A Promotoria, no entanto, apresenta uma narrativa diferente. De acordo com a investigação, testemunhas relataram que o suspeito tentou corrigir a criança com o uso de força física. Fotografias dos ferimentos também foram anexadas ao processo e encaminhadas para perícia.

Questionado sobre esses relatos, o investigado voltou a negar que tenha agredido o enteado. Ele afirmou que apenas tentou interromper o comportamento da criança e que o momento era de prepará-la para ir à escola.
As investigações ainda apontam que o menino teria sido atingido no rosto com um pedaço de madeira.
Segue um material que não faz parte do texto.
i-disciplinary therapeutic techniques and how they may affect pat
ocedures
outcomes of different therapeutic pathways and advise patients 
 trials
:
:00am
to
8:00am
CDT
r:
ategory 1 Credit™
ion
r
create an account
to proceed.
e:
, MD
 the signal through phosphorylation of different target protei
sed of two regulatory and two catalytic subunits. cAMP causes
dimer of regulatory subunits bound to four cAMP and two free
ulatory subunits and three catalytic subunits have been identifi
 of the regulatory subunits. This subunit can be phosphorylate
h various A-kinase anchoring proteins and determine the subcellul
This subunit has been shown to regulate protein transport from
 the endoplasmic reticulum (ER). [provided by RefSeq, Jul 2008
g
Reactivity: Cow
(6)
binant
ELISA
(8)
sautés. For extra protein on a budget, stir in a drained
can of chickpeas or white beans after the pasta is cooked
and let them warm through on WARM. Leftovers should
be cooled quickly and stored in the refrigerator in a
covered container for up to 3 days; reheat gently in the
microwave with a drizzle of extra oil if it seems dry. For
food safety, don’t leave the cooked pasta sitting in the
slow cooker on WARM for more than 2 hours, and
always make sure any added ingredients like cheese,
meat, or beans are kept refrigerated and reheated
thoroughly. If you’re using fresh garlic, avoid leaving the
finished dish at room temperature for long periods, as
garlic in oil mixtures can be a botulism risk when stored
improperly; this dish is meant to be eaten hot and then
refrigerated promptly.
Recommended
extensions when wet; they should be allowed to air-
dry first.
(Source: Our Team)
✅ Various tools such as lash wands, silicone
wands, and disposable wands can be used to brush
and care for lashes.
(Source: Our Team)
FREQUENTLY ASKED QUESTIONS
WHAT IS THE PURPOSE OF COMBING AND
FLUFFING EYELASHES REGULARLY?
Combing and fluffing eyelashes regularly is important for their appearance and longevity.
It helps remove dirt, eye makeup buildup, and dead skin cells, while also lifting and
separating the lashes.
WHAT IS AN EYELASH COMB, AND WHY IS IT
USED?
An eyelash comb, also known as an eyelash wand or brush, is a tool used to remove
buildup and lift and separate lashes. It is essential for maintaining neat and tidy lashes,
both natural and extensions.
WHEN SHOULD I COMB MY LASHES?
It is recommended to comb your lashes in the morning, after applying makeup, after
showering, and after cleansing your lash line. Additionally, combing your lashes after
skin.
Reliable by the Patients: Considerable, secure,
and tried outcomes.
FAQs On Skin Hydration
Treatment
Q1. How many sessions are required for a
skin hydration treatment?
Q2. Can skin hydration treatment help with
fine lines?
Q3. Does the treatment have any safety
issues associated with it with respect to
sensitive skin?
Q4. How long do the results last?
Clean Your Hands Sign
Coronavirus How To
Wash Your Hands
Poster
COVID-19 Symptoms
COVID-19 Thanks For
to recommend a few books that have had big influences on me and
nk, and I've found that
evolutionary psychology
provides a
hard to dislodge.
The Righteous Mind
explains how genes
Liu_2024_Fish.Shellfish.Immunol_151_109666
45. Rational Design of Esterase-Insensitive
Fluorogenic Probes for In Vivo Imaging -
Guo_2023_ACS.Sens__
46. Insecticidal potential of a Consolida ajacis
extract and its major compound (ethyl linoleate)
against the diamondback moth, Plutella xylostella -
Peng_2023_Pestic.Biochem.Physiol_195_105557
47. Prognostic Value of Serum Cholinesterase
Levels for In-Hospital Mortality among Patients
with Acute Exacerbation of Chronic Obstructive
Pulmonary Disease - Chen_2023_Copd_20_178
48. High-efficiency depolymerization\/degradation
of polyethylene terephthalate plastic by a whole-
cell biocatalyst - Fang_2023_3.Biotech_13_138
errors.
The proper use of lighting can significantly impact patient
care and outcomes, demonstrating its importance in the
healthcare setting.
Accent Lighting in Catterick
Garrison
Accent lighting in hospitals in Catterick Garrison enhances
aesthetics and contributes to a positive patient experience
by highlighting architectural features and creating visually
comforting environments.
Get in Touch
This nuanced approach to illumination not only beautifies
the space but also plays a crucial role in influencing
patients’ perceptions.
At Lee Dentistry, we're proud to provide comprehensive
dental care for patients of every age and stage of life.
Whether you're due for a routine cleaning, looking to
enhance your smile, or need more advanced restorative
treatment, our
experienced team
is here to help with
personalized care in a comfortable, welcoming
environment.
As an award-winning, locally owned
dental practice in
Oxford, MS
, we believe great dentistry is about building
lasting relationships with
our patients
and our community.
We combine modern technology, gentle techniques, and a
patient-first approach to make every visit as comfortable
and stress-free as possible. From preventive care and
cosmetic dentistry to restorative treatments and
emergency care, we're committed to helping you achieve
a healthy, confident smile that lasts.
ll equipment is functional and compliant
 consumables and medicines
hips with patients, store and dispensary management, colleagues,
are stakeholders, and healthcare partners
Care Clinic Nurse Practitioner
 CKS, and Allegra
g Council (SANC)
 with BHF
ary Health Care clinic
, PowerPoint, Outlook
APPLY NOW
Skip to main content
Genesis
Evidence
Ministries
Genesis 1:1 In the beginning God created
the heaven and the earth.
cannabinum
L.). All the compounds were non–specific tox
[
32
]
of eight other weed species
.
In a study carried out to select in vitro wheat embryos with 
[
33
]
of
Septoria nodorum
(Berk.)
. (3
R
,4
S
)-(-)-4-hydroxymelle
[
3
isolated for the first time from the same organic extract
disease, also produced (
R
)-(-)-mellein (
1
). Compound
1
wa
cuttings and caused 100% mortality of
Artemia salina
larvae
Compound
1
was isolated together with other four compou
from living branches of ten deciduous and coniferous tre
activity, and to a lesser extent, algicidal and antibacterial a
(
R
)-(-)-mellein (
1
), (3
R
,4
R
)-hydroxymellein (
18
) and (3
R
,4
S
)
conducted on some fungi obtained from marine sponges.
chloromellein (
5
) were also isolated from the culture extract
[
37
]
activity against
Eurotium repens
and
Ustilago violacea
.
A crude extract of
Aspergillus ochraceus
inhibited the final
Esse episódio faz parte do histórico analisado pelas autoridades e voltou a ser mencionado durante o interrogatório.
O caso ganhou nova repercussão após a Polícia Civil do Paraná concluir, na segunda-feira (13), o inquérito que apurou a agressão contra a filha do suspeito. O homem foi indiciado depois de ser filmado desferindo um chute no rosto da criança em via pública, em Francisco Beltrão.
Ao comentar esse episódio, ele admitiu ter perdido o controle, mas afirmou que não pretendia ferir a filha. Segundo o depoimento, a menina gritava durante o retorno de um mercado e, após pedir que ela parasse, acabou reagindo com violência.
O investigado também declarou que a filha costuma gritar com frequência e disse ter agido de forma impulsiva. Ainda assim, afirmou que reconhece ter cometido um erro e sustentou que jamais teve a intenção de machucar a criança.
Com a conclusão do inquérito sobre a agressão registrada em vídeo, a Polícia Civil formalizou o indiciamento do suspeito. Já a investigação relacionada ao enteado permanece no histórico considerado pelas autoridades e foi utilizada durante o interrogatório.